Performing/Presenting/Producing
  • Analyze, interpret, and select artistic work for presentation

    Students choose which of their media projects to share with others and explain why they picked it.

  • Develop and refine artistic techniques and work for presentation

    Students practice and improve a media art project (like a photo or simple animation) until it is ready to show others.

  • Convey meaning through the presentation of artistic work

    Students share a drawing, photo, or simple media project and explain what they made and why. The work itself carries the message.

Responding
  • Perceive and analyze artistic work

    Students look closely at a photo, video, or image and talk about what they notice. This is the beginning of learning to think carefully about what media is showing them.

  • Interpret intent and meaning in artistic work

    Students look at a piece of media art and say what they think it means or how it makes them feel. There is no single right answer.

  • Apply criteria to evaluate artistic work

    Students look at a piece of media, like a drawing or video, and say what they like about it and why. They practice using simple reasons to judge whether something works well.

Common Questions
  • What is media arts in kindergarten?

    Media arts means making things with cameras, tablets, microphones, and simple drawing or video tools. Students take photos, record short sounds, make digital drawings, and tell little stories with pictures. It is a hands-on year of trying tools, not a year of learning software.

  • What should students be able to do by the end of the year?

    Students should come up with an idea, use a tool like a camera or drawing app to make something, and share it with others.
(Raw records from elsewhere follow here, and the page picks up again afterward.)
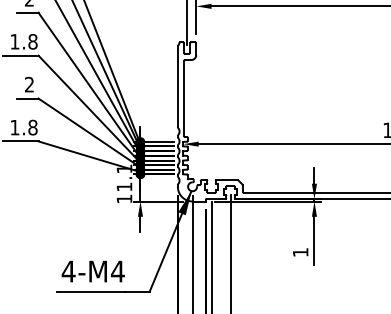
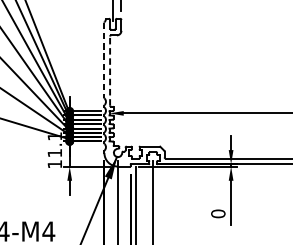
line: (177, 87) -> (104, 60), solid -> dashed
line: (183, 98) -> (109, 71), solid -> dashed
text: (300, 252) -> (218, 213), 1 -> 0

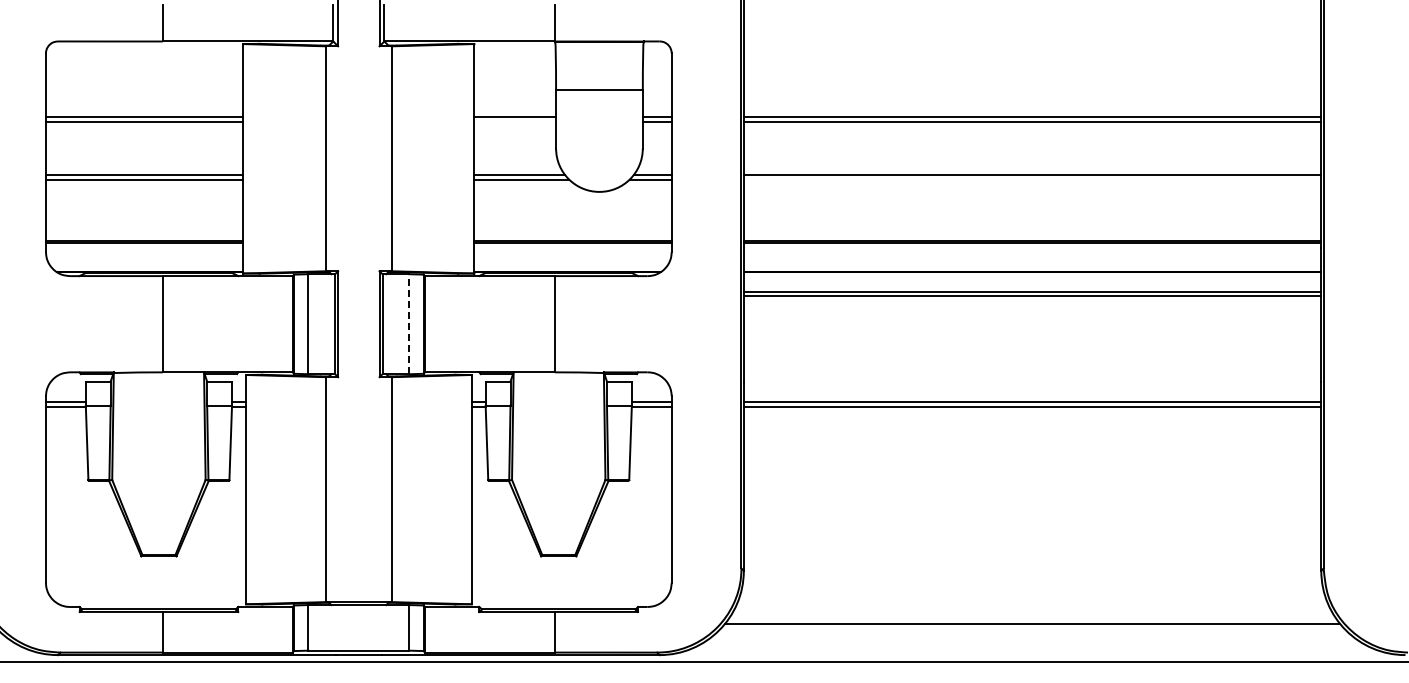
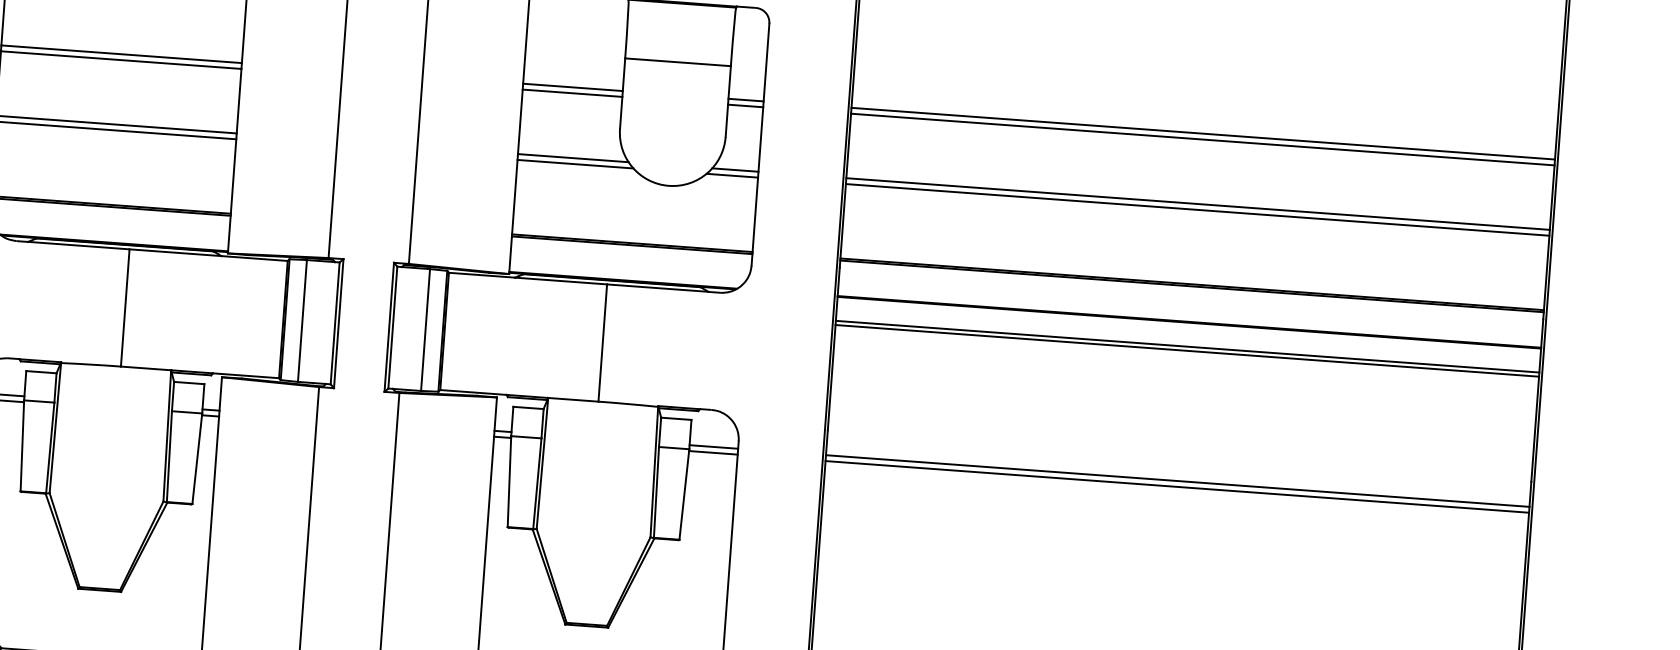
line: (515, 122) -> (572, 93), added
line: (1032, 179) -> (1197, 209), added
line: (409, 323) -> (425, 329), dashed -> solid

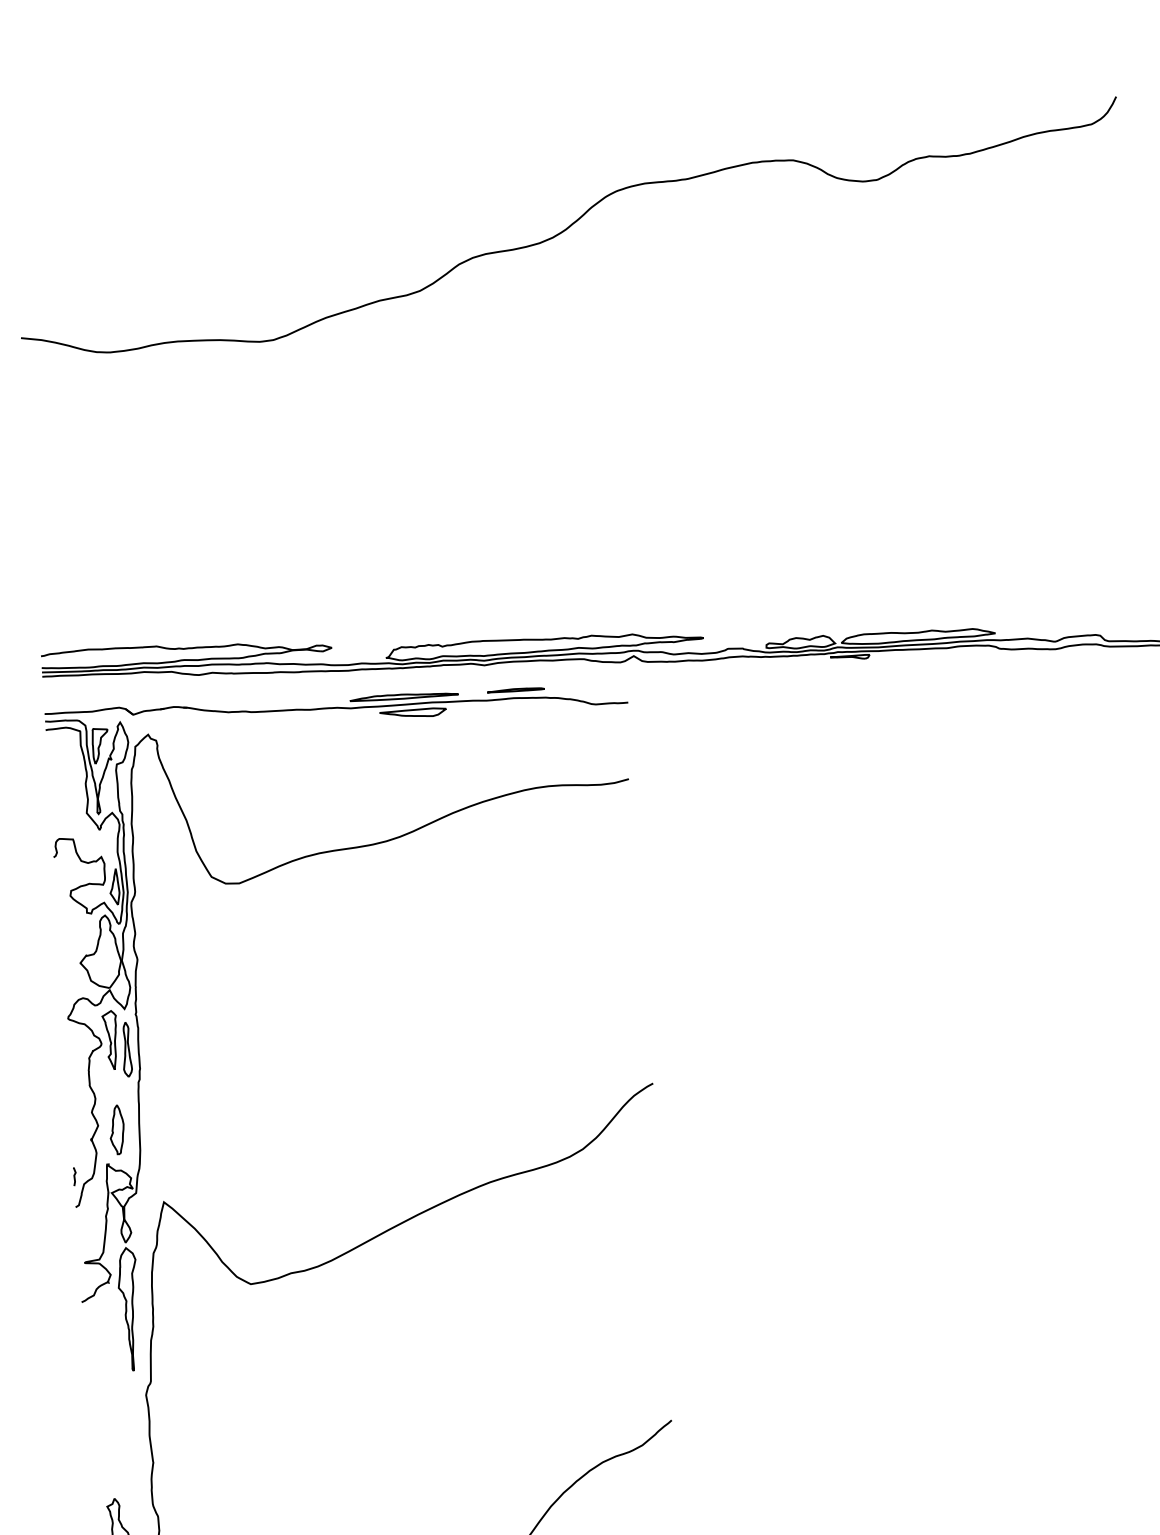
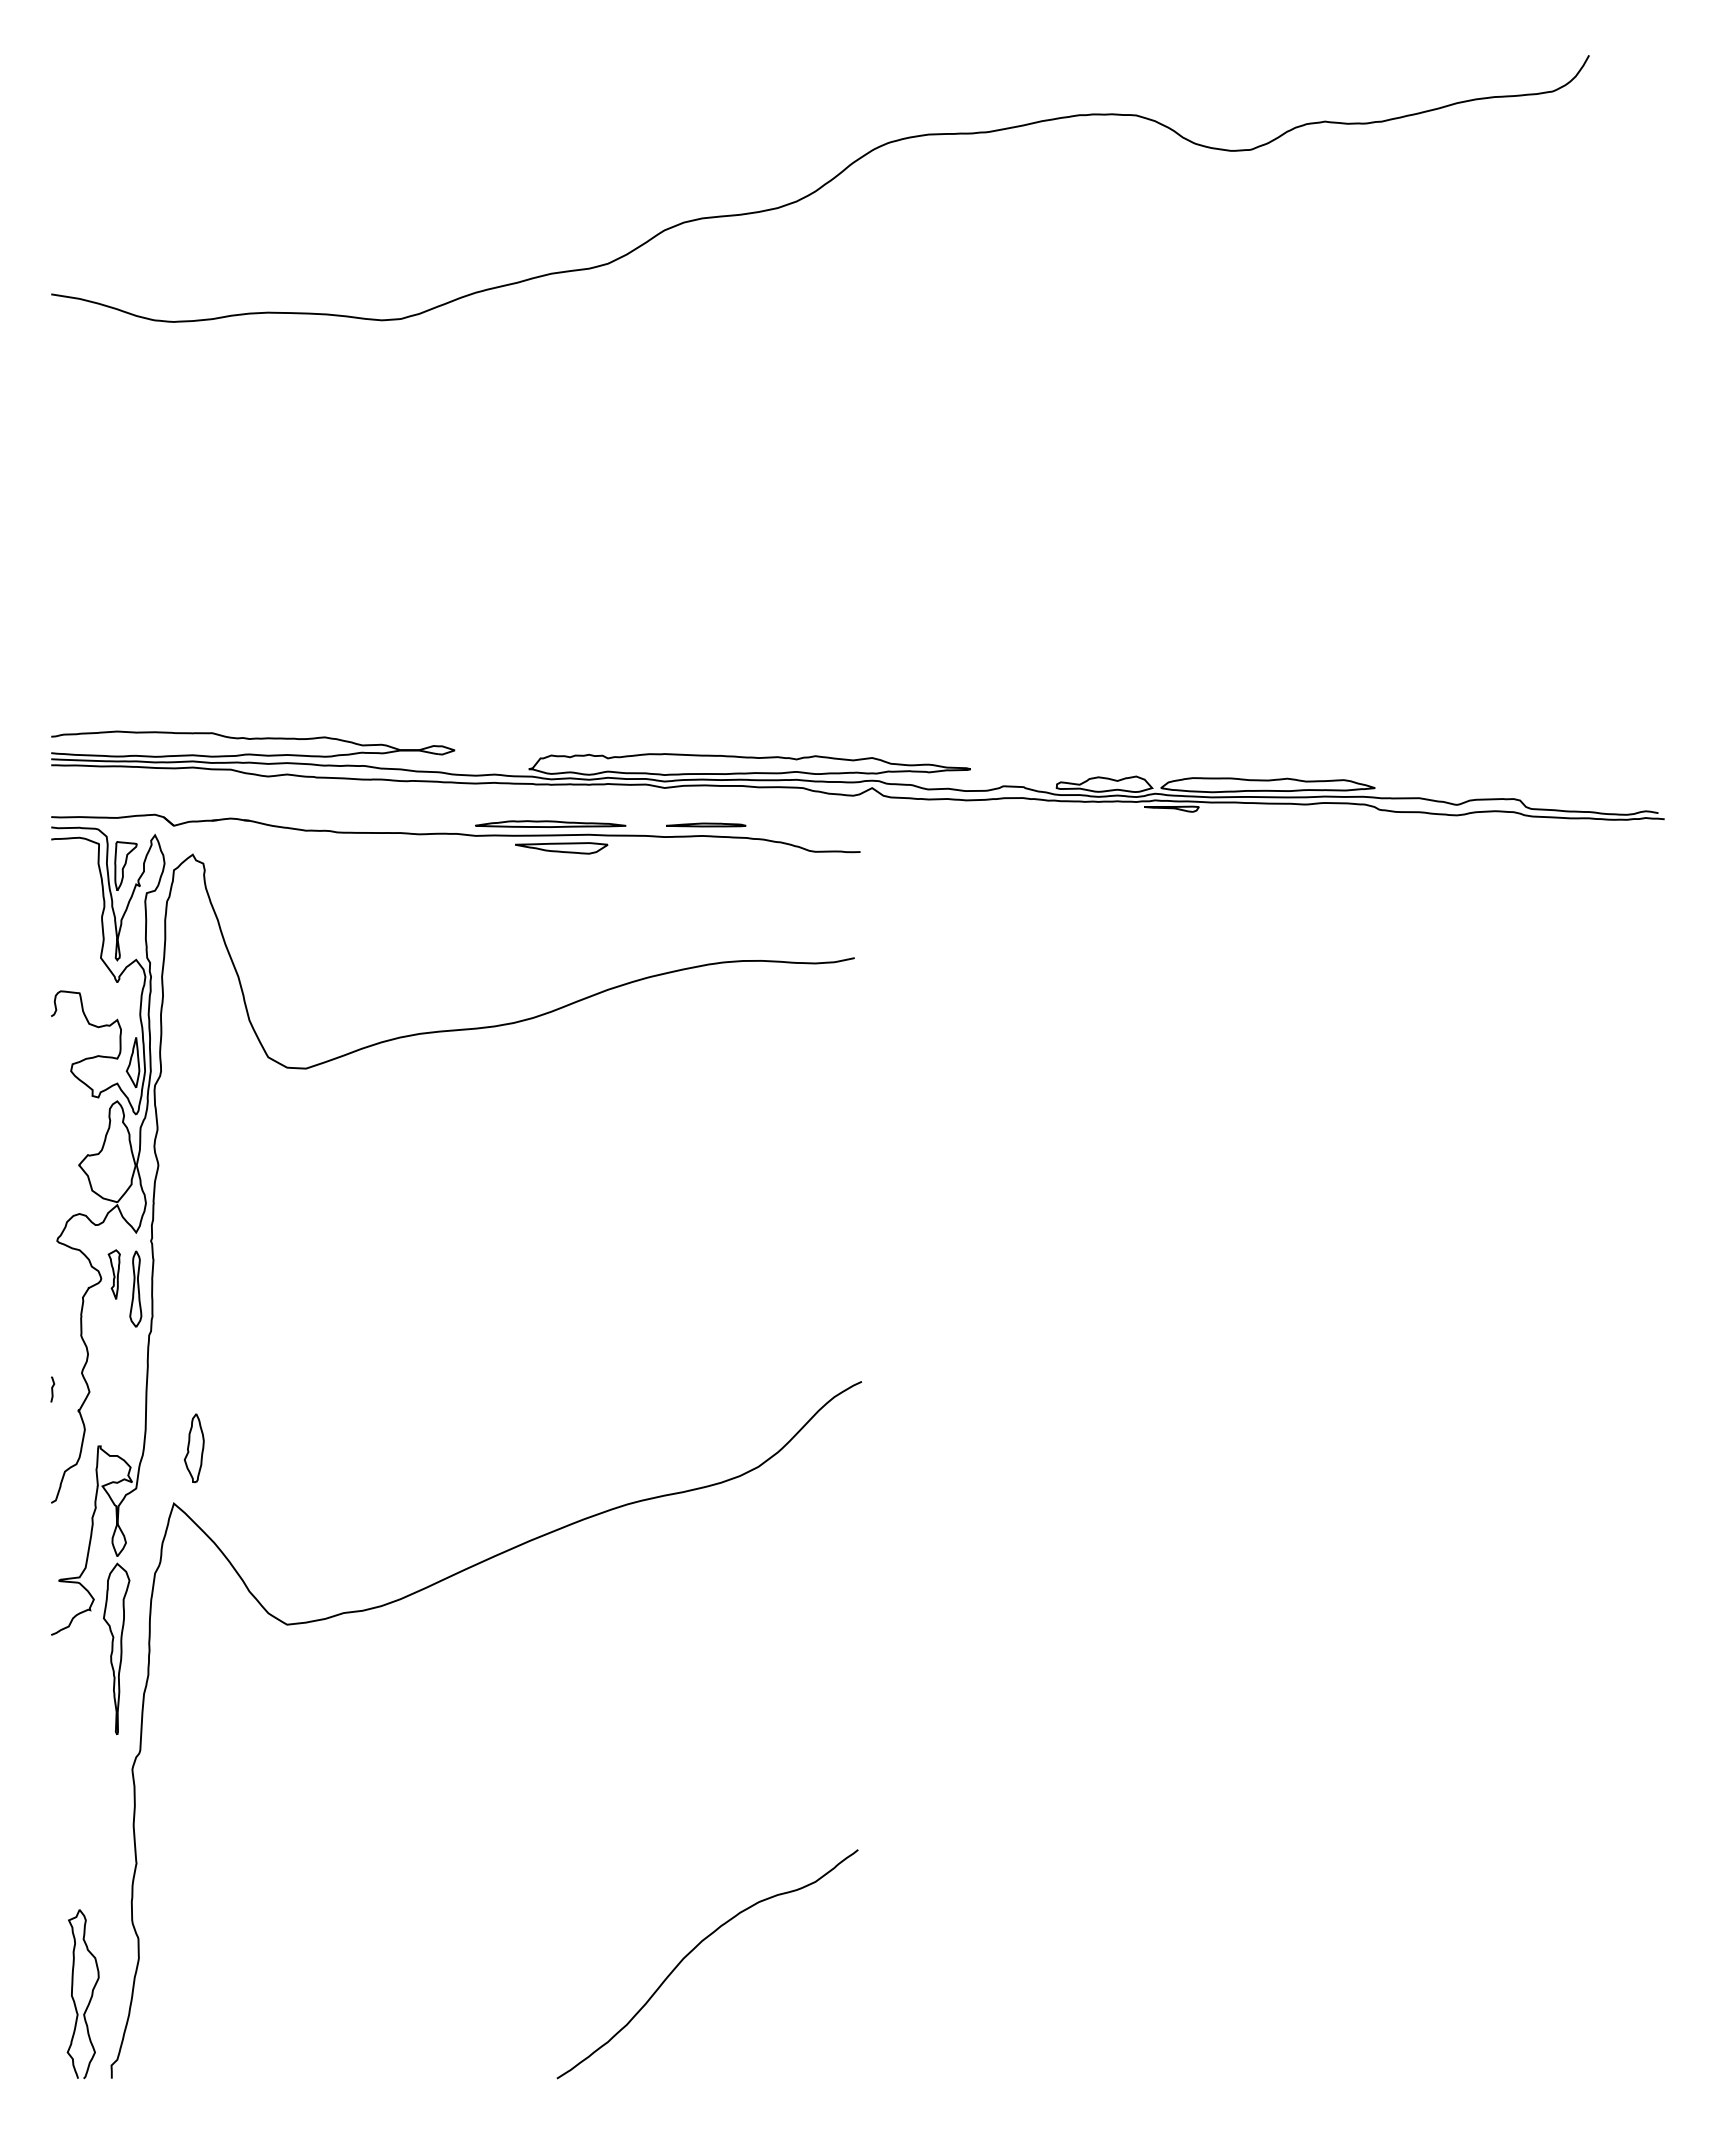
part: (110, 1040) -> (114, 1274), size x0.6
part: (116, 1130) -> (193, 1448), moved
curve: (74, 1176) -> (52, 1389), moved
They should also be able to look at a picture or short video and say what they notice and what it might mean.

  • How can families support media arts at home?

    Hand over a phone or tablet camera for ten minutes and let students photograph things around the house. Ask what they were trying to show and why they picked that angle. Recording a short voice memo of a story counts too.

  • Do students need a computer or fancy software?

    No. A phone camera, a basic drawing app, or even paper photos cut and arranged into a story are enough at this age. The focus is on the idea and the choices, not the tool.

  • How should the year be sequenced?

    Start with looking and noticing. Move into making simple pieces with one tool at a time, such as a camera, then a drawing app, then sound. End the year with short projects where students plan an idea, make it, and present it to the class.

  • Which skills usually need the most reteaching?

    Talking about intent is the hardest part. Students can make a picture or video quickly, but explaining what they wanted to show and why takes practice. Build in short sharing circles after every project so this becomes routine.

  • How do projects connect to other subjects?

    Students can photograph shapes for math, record themselves retelling a story for reading, or draw a picture of a season for science. Tying media arts to what students are already studying makes the work feel meaningful and saves planning time.

  • How do I know students are ready for first grade?

    Students are ready when they can pick an idea, choose a tool, make something simple, and say a sentence or two about what it means. They should also be able to point to something they like in a classmate's work and explain why.